Tiny houses could be used to address affordable housing or provide housing for the homeless – or they could be luxurious and appeal to the middle and upper classes:
The reality television series “Tiny Luxury” aims to bridge that gap, enticing viewers with high-end, highway-ready homes built on trailer chassis, all under 400 square feet…
Do new homeowners experience any angst about the size of the homes?
Tyson: They’ve anticipated what it’s going to be like. For people who can work remotely, it’s a traveler’s delight. They see it as having four times the freedom for a fourth of the price…
When you design for just a few hundred square feet, your homes can splurge on quality.
Tyson: We do a lot of granite and quartz countertops, or custom tops like slate, stone and butcher block. We can do really premium backsplashes and tile work in showers.
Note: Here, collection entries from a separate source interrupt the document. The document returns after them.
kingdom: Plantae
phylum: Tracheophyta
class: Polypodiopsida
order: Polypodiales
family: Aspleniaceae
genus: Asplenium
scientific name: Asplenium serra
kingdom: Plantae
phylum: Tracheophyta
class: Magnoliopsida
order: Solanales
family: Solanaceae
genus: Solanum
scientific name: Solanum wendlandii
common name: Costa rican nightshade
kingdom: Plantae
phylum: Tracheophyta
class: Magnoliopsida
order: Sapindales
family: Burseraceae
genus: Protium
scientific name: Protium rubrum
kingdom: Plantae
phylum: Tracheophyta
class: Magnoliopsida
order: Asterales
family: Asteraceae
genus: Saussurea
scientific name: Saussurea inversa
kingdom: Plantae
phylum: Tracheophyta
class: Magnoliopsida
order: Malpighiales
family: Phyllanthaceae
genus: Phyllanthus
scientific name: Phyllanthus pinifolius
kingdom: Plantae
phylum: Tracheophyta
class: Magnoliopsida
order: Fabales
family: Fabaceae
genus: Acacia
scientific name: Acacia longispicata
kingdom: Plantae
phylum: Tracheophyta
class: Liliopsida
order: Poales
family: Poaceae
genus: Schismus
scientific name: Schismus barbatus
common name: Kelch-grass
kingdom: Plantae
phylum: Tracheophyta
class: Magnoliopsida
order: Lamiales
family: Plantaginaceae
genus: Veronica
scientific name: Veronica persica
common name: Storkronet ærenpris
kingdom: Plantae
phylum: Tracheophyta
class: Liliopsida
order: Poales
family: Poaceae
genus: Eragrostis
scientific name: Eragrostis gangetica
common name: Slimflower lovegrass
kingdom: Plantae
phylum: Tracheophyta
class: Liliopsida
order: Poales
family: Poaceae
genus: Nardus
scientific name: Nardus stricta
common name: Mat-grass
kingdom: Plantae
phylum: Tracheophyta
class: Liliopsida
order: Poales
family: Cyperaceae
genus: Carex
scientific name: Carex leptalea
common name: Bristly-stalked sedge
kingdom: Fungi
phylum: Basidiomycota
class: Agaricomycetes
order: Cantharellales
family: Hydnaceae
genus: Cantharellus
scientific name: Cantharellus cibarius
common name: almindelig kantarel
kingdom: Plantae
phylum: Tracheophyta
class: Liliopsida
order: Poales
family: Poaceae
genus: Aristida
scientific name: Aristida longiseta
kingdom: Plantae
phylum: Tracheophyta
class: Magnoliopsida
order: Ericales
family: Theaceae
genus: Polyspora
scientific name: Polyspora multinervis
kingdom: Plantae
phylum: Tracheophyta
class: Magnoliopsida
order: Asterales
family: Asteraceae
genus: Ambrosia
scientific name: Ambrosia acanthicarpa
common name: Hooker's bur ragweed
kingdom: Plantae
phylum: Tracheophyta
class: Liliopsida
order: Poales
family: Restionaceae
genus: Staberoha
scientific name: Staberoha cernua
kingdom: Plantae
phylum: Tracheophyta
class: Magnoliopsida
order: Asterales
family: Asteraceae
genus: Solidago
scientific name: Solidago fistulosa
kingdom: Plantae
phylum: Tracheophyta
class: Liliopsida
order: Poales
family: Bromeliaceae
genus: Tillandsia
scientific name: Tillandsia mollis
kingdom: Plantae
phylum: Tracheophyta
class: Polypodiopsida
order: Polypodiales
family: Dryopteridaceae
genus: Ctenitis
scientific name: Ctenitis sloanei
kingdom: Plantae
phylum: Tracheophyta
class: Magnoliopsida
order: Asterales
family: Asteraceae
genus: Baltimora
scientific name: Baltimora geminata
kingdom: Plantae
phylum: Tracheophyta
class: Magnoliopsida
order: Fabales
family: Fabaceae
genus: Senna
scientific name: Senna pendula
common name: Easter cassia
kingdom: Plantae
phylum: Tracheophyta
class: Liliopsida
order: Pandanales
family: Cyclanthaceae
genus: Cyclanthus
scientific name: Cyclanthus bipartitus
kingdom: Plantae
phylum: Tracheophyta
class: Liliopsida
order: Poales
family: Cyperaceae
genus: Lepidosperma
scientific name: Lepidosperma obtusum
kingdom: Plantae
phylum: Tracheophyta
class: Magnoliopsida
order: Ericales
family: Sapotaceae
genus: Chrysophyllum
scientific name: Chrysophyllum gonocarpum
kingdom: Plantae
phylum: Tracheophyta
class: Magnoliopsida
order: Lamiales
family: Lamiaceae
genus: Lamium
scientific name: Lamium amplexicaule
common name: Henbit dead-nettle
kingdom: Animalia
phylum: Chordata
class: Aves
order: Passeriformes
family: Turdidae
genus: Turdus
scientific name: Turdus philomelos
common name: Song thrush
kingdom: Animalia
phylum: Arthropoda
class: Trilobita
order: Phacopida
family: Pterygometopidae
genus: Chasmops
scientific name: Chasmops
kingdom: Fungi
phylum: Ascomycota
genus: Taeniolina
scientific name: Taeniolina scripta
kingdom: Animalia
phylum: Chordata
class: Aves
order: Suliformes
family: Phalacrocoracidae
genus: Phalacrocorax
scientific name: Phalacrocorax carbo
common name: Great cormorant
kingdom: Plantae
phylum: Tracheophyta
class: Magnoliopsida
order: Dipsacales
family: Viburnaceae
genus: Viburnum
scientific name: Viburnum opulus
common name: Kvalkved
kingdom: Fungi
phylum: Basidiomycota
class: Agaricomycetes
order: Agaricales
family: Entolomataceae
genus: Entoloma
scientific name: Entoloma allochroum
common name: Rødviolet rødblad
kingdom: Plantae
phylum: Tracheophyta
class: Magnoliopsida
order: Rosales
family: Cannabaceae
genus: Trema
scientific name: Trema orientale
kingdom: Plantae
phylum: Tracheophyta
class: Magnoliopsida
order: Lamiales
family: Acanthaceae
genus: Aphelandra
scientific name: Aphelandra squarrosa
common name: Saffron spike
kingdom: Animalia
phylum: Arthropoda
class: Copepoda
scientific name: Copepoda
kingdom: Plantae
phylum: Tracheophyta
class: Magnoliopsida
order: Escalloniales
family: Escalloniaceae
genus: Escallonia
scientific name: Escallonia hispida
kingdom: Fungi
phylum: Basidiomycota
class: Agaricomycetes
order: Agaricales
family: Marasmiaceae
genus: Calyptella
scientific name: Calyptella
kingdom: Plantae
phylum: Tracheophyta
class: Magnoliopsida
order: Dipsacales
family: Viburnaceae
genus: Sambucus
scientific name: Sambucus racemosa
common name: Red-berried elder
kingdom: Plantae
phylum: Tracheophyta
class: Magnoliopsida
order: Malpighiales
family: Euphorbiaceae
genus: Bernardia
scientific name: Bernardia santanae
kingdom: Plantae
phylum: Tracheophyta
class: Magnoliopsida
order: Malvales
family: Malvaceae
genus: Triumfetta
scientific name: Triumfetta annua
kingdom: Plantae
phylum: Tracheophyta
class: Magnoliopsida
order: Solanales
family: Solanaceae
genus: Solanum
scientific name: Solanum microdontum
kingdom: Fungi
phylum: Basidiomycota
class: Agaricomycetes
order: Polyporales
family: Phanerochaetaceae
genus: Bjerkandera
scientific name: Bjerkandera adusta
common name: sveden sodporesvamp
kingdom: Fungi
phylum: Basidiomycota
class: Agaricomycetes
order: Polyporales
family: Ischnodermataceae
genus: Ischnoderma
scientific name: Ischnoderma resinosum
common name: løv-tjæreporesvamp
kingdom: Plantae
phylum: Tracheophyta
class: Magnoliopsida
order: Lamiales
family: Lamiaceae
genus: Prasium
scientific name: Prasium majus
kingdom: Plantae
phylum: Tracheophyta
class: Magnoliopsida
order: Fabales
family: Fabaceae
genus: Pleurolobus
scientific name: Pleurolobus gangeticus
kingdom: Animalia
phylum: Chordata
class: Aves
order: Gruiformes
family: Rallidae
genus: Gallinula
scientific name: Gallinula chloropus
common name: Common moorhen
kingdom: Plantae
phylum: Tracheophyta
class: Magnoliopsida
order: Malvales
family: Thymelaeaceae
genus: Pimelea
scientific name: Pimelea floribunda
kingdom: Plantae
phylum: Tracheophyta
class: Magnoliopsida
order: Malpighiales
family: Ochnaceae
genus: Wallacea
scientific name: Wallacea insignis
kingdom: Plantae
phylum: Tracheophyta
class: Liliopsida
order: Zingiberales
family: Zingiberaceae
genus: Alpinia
We’re able to upgrade all the lighting and use better hardware.
The tiny house movement is not very big and I suspect the largest market involves people with means who either want to (1) downsize and live a different kind of life or (2) be more mobile and have a nicer house than an RV. If this is the case, then the tiny house becomes another luxury good that is not really within the reach of many Americans.
I know this might go against the audience of networks like DIY or HGTV that likely skew toward better off viewers but it would be interesting to see someone providing tiny houses to those who truly need one. It does not have to happen on a mass scale – imagine twenty episodes where one tiny house is built on each show – but it could generate a lot of positive sentiment toward tiny houses. Imagine “Extreme Home Makeover” with tiny houses.